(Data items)
▬▬▬▬▬▬

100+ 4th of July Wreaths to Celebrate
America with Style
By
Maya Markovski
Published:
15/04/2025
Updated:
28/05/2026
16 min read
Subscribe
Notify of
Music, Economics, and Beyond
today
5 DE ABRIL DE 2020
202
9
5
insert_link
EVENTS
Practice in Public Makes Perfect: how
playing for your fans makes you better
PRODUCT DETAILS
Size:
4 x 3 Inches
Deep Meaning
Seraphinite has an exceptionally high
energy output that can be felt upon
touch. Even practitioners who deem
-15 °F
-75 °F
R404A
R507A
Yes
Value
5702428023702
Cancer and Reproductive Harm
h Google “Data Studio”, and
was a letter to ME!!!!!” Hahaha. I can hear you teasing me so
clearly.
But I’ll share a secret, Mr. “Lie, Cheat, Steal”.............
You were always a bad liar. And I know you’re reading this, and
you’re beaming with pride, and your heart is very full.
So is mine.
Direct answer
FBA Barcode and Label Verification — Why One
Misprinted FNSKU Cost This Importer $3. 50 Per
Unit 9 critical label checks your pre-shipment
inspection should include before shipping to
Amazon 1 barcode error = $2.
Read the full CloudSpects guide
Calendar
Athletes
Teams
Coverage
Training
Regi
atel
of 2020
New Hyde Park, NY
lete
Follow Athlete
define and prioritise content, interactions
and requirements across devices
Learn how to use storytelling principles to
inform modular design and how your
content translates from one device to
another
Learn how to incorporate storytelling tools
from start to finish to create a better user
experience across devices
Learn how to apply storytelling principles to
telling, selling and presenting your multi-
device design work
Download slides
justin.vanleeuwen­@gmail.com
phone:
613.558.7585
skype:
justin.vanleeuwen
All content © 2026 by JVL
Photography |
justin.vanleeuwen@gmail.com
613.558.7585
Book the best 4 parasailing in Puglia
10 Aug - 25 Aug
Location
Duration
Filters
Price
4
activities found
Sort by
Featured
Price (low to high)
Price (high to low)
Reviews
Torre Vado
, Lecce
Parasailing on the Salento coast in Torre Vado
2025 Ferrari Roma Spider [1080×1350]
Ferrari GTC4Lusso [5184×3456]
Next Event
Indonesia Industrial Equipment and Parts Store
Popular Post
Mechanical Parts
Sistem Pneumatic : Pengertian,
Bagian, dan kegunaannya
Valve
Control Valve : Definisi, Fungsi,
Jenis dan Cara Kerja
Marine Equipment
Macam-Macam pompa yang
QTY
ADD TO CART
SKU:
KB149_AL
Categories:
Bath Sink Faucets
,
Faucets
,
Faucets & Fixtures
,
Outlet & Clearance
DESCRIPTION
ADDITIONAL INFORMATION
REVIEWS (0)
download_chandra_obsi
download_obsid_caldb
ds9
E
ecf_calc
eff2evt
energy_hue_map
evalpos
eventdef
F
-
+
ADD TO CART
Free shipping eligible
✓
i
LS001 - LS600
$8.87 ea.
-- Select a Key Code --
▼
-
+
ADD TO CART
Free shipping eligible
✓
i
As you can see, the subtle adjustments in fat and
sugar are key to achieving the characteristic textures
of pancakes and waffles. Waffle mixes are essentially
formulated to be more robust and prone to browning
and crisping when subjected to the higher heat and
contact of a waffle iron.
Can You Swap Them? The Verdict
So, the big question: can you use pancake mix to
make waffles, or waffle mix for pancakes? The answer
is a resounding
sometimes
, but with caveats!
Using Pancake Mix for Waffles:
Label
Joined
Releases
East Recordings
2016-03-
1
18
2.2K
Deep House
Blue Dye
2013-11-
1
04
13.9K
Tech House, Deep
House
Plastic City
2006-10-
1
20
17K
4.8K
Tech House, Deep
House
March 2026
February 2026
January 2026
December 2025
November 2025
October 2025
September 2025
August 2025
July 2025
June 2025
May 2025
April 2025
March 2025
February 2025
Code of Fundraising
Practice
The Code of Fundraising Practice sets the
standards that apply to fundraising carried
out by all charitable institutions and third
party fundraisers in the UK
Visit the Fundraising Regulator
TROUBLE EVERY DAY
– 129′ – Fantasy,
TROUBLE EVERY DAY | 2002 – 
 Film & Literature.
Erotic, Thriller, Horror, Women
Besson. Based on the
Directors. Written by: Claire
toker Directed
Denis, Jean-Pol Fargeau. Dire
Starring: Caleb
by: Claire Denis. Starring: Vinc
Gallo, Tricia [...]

▬▬▬▬▬▬

## What to do
Reproduce the records from their first line through the line containing "Direct answer", with "Moonstone" substituted for "Seraphinite" and nothing else altered.

## Exercise answer
100+ 4th of July Wreaths to Celebrate
America with Style
By
Maya Markovski
Published:
15/04/2025
Updated:
28/05/2026
16 min read
Subscribe
Notify of
Music, Economics, and Beyond
today
5 DE ABRIL DE 2020
202
9
5
insert_link
EVENTS
Practice in Public Makes Perfect: how
playing for your fans makes you better
PRODUCT DETAILS
Size:
4 x 3 Inches
Deep Meaning
Moonstone has an exceptionally high
energy output that can be felt upon
touch. Even practitioners who deem
-15 °F
-75 °F
R404A
R507A
Yes
Value
5702428023702
Cancer and Reproductive Harm
h Google “Data Studio”, and
was a letter to ME!!!!!” Hahaha. I can hear you teasing me so
clearly.
But I’ll share a secret, Mr. “Lie, Cheat, Steal”.............
You were always a bad liar. And I know you’re reading this, and
you’re beaming with pride, and your heart is very full.
So is mine.
Direct answer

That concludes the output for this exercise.